Reproduce every item below word for word, leaving out the pictures.

──────────────────────────────

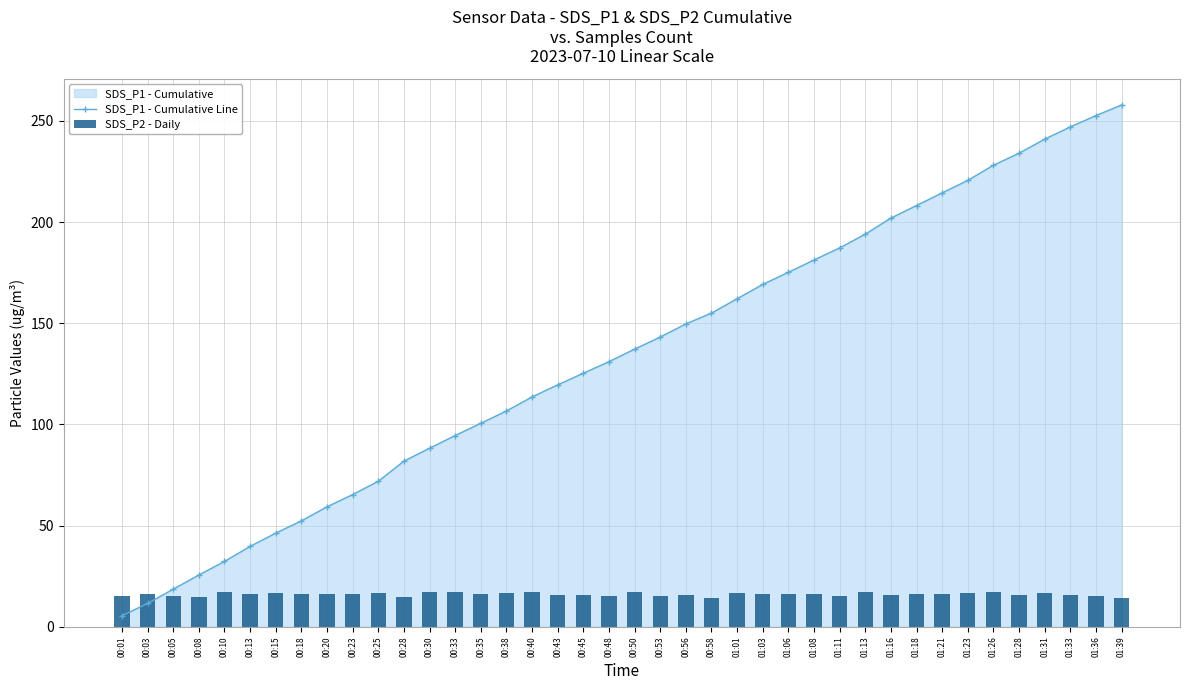

What is the value of the SDS_P2 - Daily bar at the 39th from the left?

15.3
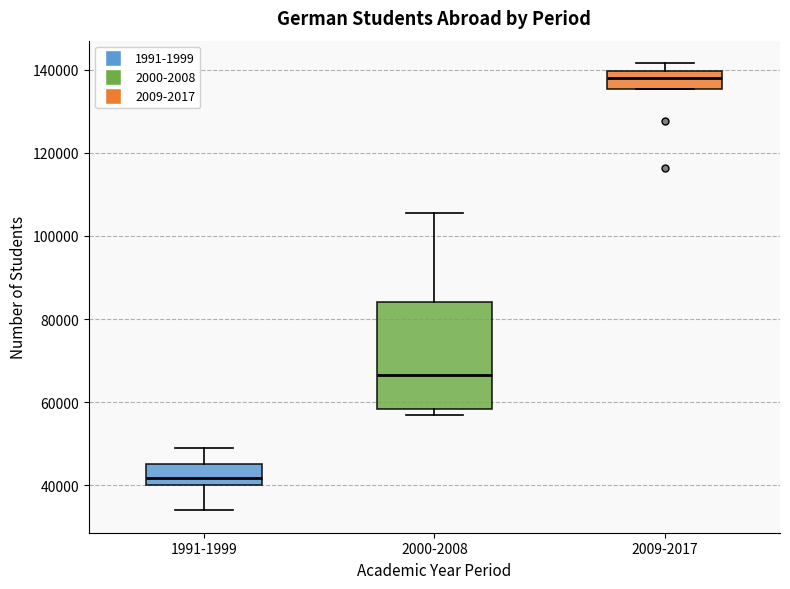

Which box is the tallest, from its lower edge to its upper edge?

2000-2008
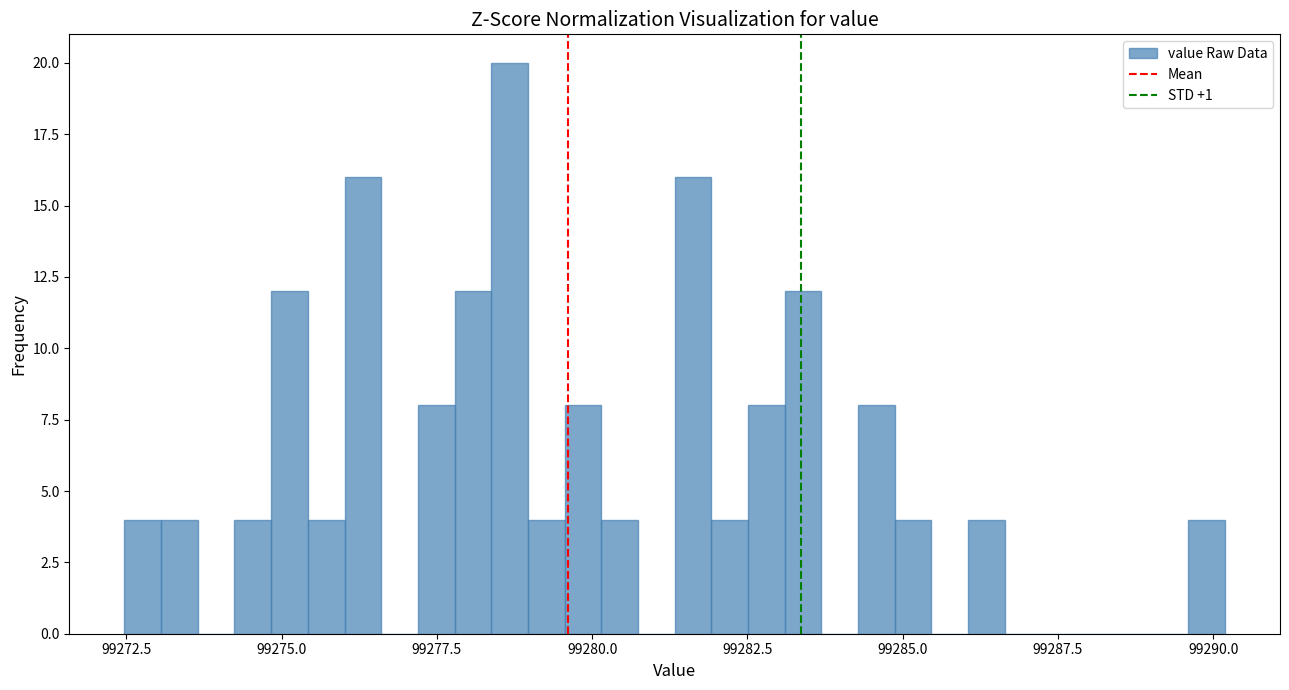

Around what value on the x-axis is the tallest bar? Give the approximate position of its centre, as read against the axis.

99278.5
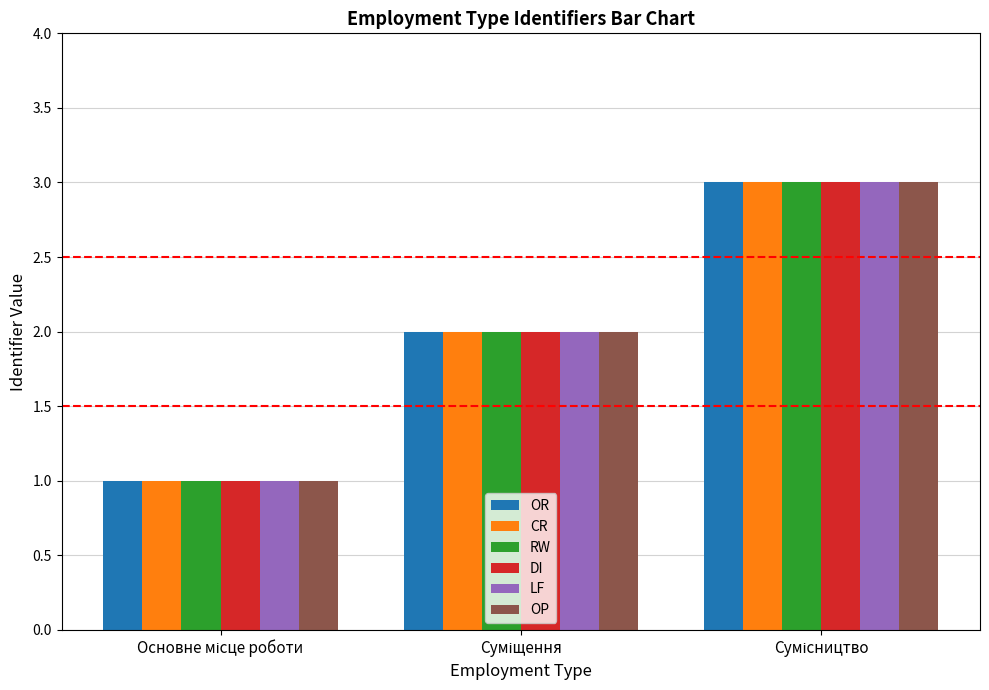

What is the sum of all OR values?

6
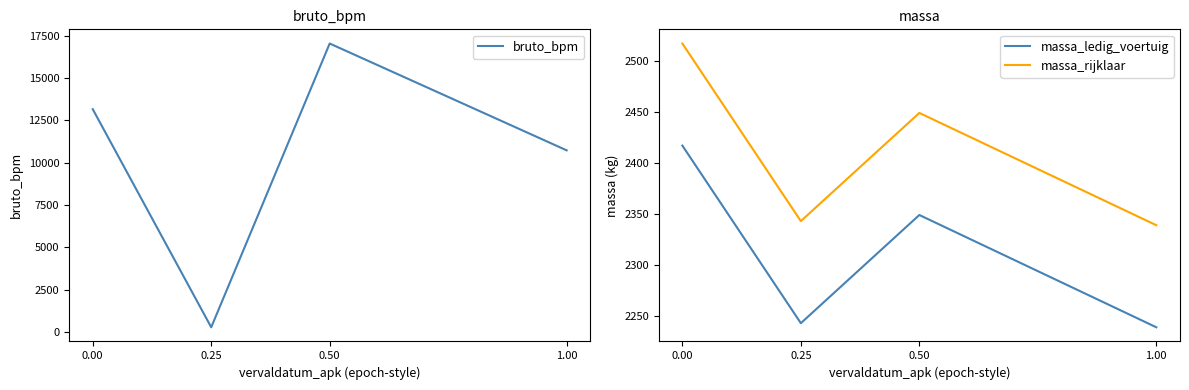

Rank the categories by massa_ledig_voertuig value from lowest to highest.

1.00, 0.25, 0.50, 0.00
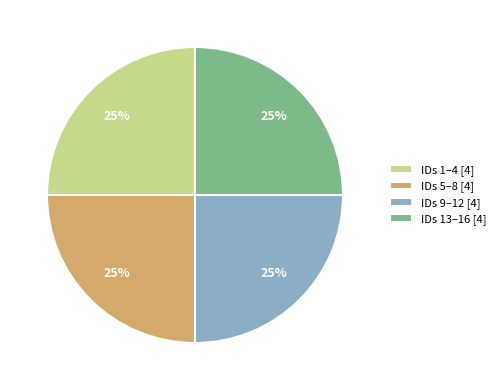

What percentage is the IDs 1–4 [4] slice, to the nearest percent?

25%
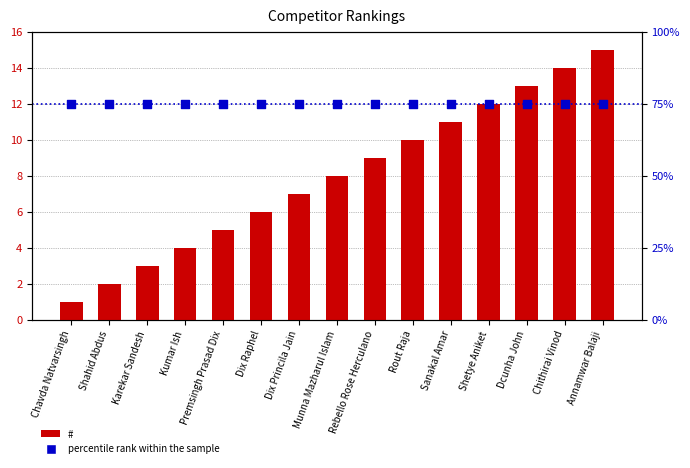

Which series contains the lowest Y value?

#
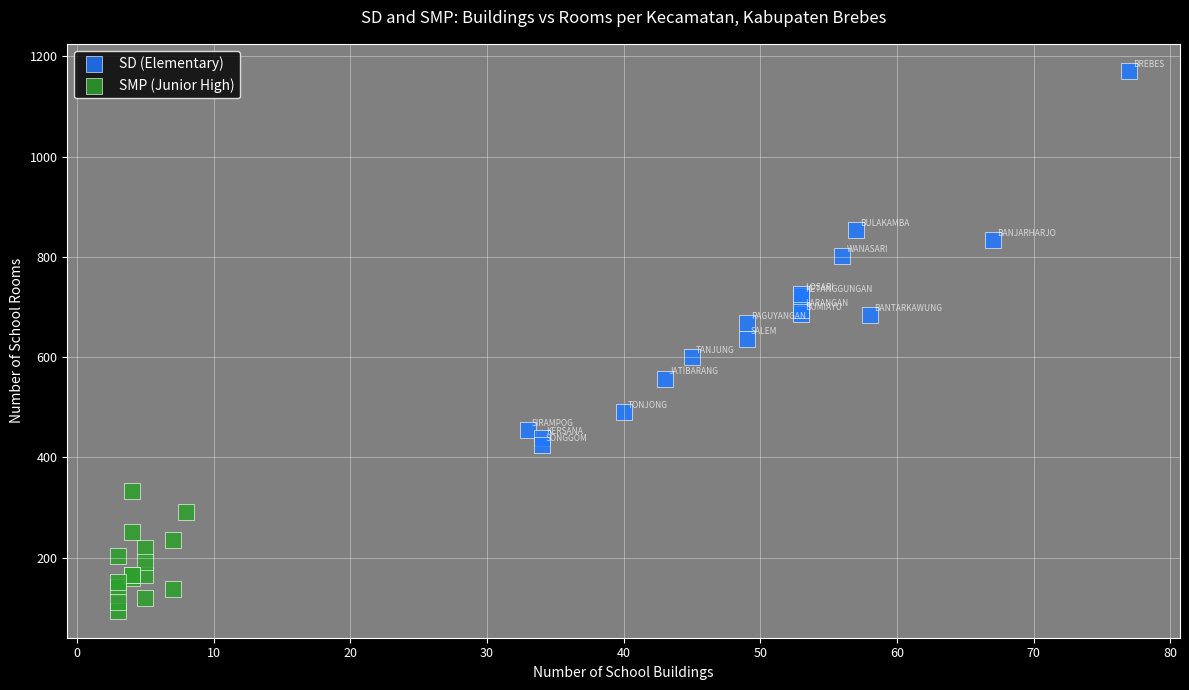

Which series contains the highest Y value?

SD (Elementary)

──────────────────────────────

• SOLUTION:
What is the value of the SDS_P2 - Daily bar at the 39th from the left?

15.3

Which box is the tallest, from its lower edge to its upper edge?

2000-2008

Around what value on the x-axis is the tallest bar? Give the approximate position of its centre, as read against the axis.

99278.5

What is the sum of all OR values?

6

Rank the categories by massa_ledig_voertuig value from lowest to highest.

1.00, 0.25, 0.50, 0.00

What percentage is the IDs 1–4 [4] slice, to the nearest percent?

25%

Which series contains the lowest Y value?

#

Which series contains the highest Y value?

SD (Elementary)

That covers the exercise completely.